Perhaps some absolute reference frame exists? Or the speed of light
simply does depend on the speed of the light source? No such question
- mainstream scientists are now going to wait - two or three years or
even more until the result of the OPERA experiment is verified and
then, if the result is confirmed and if someone still cares, some
revision of Divine Albert's Divine Theory may start or may not. Until
then mainstreamers are to regularly get their salaries, grants, Nobel
prizes etc. and sing "Divine Einstein" and "Yes we all believe in
relativity, relativity, relativity", not as loudly as in the good old
days of course.

Propositions in a deductive theory (in physics) can be true or false
and the following rule gives the necessary guidance to the solution to
the truth/falsehood problem:

If conclusions have been shown to be (or suspected of being) false or
absurd, then some of the postulates are (possibly) false. Accordingly,
the whole activity within the scientific community should be directed
towards identifying the false postulate and eventually replacing it
with the true antithesis.

* _Data below_:
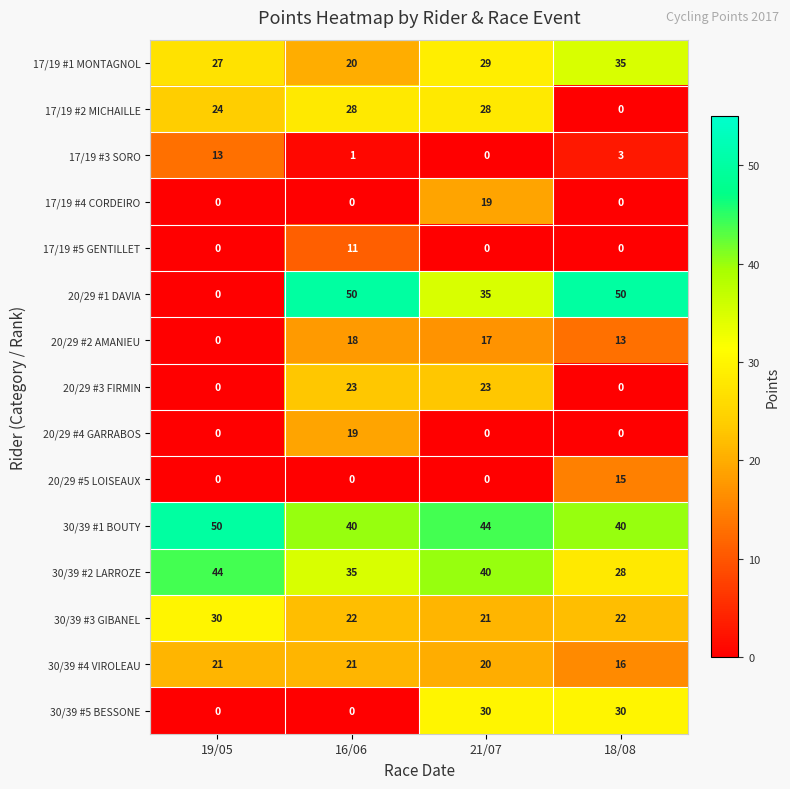

What is the difference between the maximum and minimum values in the 17/19 #3 SORO series?

13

* _Tasks to perform_:
1. Summarize the excerpt in two sentences.
2. According to the excerpt, how long are mainstream scientists going to wait for the OPERA result to be verified?
3. List every item the excerpt names that mainstream scientists are to regularly get.
The data above play no part here.

* _Expected responses_:
1. Mainstream scientists will wait years for the OPERA result to be verified before any revision of Einstein's theory might begin, and meanwhile they keep collecting salaries, grants and prizes while professing belief in relativity. For a deductive theory in physics, false or absurd conclusions mean some postulates may be false, so the scientific community should work to find the false postulate and replace it with its true antithesis.

2. Two or three years or even more.

3. Salaries, grants, Nobel prizes